JA: Because real estate law varies from place to place, can you tell me what state this is in?
Customer: orlando florida
JA: Has anything been filed or reported?
Customer: no
JA: Anything else you want the lawyer to know before I connect you?
Customer: I asked him to share trimming but no go
Submitted: 3 months ago.
Category: Legal
Expert:  Ray replied 3 months ago.

Hi and welcome to JA. Ray here to help you today.Please bear with me a few moments while I review your question and respond.

Expert:  Ray replied 3 months ago.

Florida law allows you to trim to the property line.The neighbor here is not liable for that cost so unless they voluntarily assume that then you shoudl trim the tree to the property line and off your house.

Reference

By law, you have the right to trim branches and limbs that extend past the property line. However, the law only allows tree trimming and tree cutting up to the property line. You may not go onto the neighbor's property or destroy the tree.

Conflicts Involving Trees and Neighbors - Real Estate Law - FindLaw

So go on and trim the tree to avoid damage to the property or fence line as allowed here under Florida law.

I appreciate the chance to help you today.Thanks again.

If you can positive rate 5 stars when we are done it is always much appreciated.

Expert:  Ray replied 3 months ago.

More

What is the liability for over-hanging branches and encroaching roots?

Branches and roots frequently extend across property lines. Whether a branch or root from a tree on an adjacent landowner's property is the responsibilty of the landowner with the tree located on his or her property or the landowner of the property to which the branches overhang or roots encroach depends upon the branches or roots themselves. If the branches or roots are healthy, then the landowner with the tree located on his or her property is not liable for damage caused by the branches or roots. The adjoining landowner may, at his or her own expense, trim back the branches or roots as he or she desires up to the property line. If the branches are dead, however, then the landowner with the tree located on his or her property is responsible and could be liable for damages caused by the branches (1 Fla. Jur 2d Adjoining Landowners section 8 [2014]).

- _EXERCISE TASKS_
A - Reproduce the passage of the Florida tree-trimming Q&A from "Customer: no" up to and including "off your house.".
B - Write what comes next in the Florida tree-trimming Q&A, picking up after its final sentence.

- _DATA PROVIDED_

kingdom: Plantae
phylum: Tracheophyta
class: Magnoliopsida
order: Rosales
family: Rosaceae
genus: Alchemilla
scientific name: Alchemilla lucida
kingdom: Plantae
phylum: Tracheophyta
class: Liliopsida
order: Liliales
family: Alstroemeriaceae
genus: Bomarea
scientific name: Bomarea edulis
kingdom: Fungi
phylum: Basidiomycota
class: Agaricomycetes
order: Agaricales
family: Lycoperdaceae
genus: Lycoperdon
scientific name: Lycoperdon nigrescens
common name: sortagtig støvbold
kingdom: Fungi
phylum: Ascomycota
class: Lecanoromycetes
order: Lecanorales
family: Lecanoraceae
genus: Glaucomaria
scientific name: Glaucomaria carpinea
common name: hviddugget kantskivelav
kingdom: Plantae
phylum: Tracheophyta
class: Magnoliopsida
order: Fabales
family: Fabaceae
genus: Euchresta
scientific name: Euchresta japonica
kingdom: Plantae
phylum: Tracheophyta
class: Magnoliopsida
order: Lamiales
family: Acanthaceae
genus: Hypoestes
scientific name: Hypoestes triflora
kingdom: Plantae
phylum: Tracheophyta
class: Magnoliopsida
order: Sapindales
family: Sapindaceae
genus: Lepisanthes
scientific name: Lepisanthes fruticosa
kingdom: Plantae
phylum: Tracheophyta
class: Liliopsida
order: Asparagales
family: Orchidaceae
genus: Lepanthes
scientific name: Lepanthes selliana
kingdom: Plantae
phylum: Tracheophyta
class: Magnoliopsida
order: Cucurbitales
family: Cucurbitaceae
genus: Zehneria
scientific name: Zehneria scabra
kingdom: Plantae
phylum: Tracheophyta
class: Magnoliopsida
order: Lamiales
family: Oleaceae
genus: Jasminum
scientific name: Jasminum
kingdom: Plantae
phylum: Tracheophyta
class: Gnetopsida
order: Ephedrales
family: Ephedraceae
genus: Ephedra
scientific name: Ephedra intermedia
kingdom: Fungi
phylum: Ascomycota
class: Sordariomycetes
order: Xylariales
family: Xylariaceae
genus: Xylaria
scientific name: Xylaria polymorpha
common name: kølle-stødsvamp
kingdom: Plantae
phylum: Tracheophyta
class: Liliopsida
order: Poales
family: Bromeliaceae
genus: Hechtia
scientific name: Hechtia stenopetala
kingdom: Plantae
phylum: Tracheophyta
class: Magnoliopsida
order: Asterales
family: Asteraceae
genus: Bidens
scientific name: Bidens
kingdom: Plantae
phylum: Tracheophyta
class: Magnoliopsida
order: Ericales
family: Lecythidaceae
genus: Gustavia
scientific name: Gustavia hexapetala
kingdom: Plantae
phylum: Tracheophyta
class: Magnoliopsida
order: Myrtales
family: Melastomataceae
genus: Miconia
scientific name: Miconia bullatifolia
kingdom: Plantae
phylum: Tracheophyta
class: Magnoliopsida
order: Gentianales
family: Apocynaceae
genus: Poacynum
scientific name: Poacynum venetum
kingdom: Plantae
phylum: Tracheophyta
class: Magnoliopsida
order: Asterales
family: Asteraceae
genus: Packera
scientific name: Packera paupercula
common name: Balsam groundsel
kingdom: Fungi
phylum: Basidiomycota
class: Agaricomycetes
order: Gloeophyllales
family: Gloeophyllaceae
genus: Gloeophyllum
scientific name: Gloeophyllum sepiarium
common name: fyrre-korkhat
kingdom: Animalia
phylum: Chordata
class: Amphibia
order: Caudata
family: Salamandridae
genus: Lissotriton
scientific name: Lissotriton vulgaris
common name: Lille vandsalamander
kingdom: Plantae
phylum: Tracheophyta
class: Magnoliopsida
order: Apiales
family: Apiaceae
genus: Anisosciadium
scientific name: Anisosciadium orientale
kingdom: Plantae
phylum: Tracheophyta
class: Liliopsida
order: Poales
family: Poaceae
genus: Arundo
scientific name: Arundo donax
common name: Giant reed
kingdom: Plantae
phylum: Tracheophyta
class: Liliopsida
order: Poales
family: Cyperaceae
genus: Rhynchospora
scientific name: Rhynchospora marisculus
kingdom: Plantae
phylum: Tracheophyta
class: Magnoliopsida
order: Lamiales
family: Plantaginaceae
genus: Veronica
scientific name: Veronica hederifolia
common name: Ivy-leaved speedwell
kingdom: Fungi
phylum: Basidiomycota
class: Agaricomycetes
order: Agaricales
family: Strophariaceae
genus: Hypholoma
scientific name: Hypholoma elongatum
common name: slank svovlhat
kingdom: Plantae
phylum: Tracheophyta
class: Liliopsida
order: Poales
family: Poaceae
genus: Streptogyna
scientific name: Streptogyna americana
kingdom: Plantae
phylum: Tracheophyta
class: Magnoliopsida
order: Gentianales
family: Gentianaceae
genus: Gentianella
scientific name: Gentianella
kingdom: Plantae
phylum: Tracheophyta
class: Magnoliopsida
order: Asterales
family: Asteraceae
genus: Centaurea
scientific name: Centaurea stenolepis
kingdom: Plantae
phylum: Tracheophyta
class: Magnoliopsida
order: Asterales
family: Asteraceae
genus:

- _RESPONSES FOR EACH TASK_
A -
Customer: no
JA: Anything else you want the lawyer to know before I connect you?
Customer: I asked him to share trimming but no go
Submitted: 3 months ago.
Category: Legal
Expert:  Ray replied 3 months ago.

Hi and welcome to JA. Ray here to help you today.Please bear with me a few moments while I review your question and respond.

Expert:  Ray replied 3 months ago.

Florida law allows you to trim to the property line.The neighbor here is not liable for that cost so unless they voluntarily assume that then you shoudl trim the tree to the property line and off your house.

B -
In Scott v. McCarty, a property owner brought action against a neighbor alleging that overhanging branches and roots from the neighbor's tree caused damage to his property (41 So.3d 989, 989 [Fla. 4th DCA 2010]). The Court affirmed the trial court's dismissal with prejudice of appellant's complaint for damages based upon Gallo v. Heller, 512 So. 2d 215, 216 (Fla. 3d DCA 1987), which explained the common law rule:

[A] possessor of land is not liable to persons outside the land for a nuisance resulting from trees and natural vegetation growing on the land. The adjoining property owner to such a nuisance, however, is privileged to trim back, at the adjoining owner's own expense, any encroaching tree roots or branches and other vegetation which has grown onto his property.

Scott, 41 So. 3d at 989 (quoting Gallo, 512 So. 2d at 216) (alterations in original).

You can trim here to the property line, you have to bear the costs. I know this is frustrating for you but this is the law here in Florida.Please don't shoot the messenger.